Your answer must be an exact copy of the listing, with the images left out.

__________________________________________________

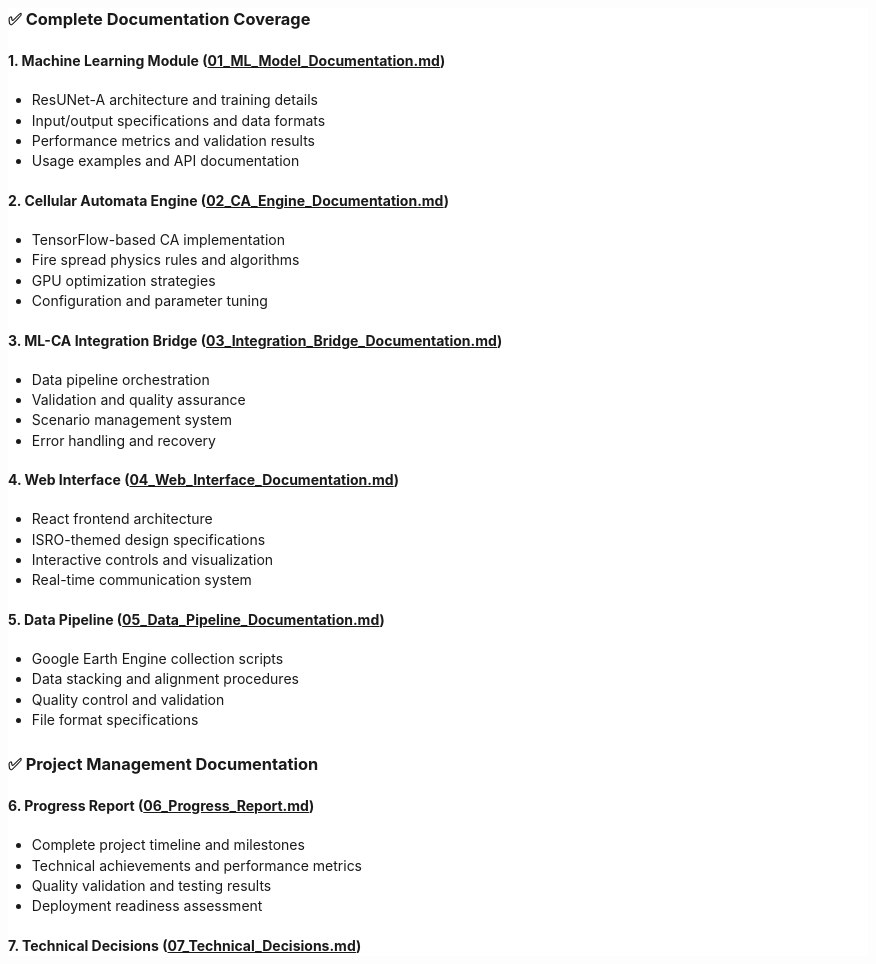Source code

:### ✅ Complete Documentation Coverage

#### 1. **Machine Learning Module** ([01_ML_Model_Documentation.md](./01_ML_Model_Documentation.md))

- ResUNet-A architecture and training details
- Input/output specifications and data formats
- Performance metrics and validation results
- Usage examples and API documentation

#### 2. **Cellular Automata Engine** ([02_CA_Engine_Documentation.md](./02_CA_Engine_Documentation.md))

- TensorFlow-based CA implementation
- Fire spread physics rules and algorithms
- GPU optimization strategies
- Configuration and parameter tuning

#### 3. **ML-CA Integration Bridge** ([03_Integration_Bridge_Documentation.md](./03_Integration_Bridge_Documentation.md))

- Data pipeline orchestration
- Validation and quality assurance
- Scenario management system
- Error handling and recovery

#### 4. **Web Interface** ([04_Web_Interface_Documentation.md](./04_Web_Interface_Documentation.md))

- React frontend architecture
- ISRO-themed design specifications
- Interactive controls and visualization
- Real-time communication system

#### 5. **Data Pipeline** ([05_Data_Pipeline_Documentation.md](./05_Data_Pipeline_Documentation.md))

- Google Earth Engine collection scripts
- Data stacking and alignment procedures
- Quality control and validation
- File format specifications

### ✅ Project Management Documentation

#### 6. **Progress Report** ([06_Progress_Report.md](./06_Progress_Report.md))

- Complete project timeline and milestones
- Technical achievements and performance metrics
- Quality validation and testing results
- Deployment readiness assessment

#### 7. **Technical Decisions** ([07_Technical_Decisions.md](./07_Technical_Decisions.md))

__________________________________________________

**Task result**:
Source code

:### ✅ Complete Documentation Coverage

#### 1. **Machine Learning Module** ([01_ML_Model_Documentation.md](./01_ML_Model_Documentation.md))

- ResUNet-A architecture and training details
- Input/output specifications and data formats
- Performance metrics and validation results
- Usage examples and API documentation

#### 2. **Cellular Automata Engine** ([02_CA_Engine_Documentation.md](./02_CA_Engine_Documentation.md))

- TensorFlow-based CA implementation
- Fire spread physics rules and algorithms
- GPU optimization strategies
- Configuration and parameter tuning

#### 3. **ML-CA Integration Bridge** ([03_Integration_Bridge_Documentation.md](./03_Integration_Bridge_Documentation.md))

- Data pipeline orchestration
- Validation and quality assurance
- Scenario management system
- Error handling and recovery

#### 4. **Web Interface** ([04_Web_Interface_Documentation.md](./04_Web_Interface_Documentation.md))

- React frontend architecture
- ISRO-themed design specifications
- Interactive controls and visualization
- Real-time communication system

#### 5. **Data Pipeline** ([05_Data_Pipeline_Documentation.md](./05_Data_Pipeline_Documentation.md))

- Google Earth Engine collection scripts
- Data stacking and alignment procedures
- Quality control and validation
- File format specifications

### ✅ Project Management Documentation

#### 6. **Progress Report** ([06_Progress_Report.md](./06_Progress_Report.md))

- Complete project timeline and milestones
- Technical achievements and performance metrics
- Quality validation and testing results
- Deployment readiness assessment

#### 7. **Technical Decisions** ([07_Technical_Decisions.md](./07_Technical_Decisions.md))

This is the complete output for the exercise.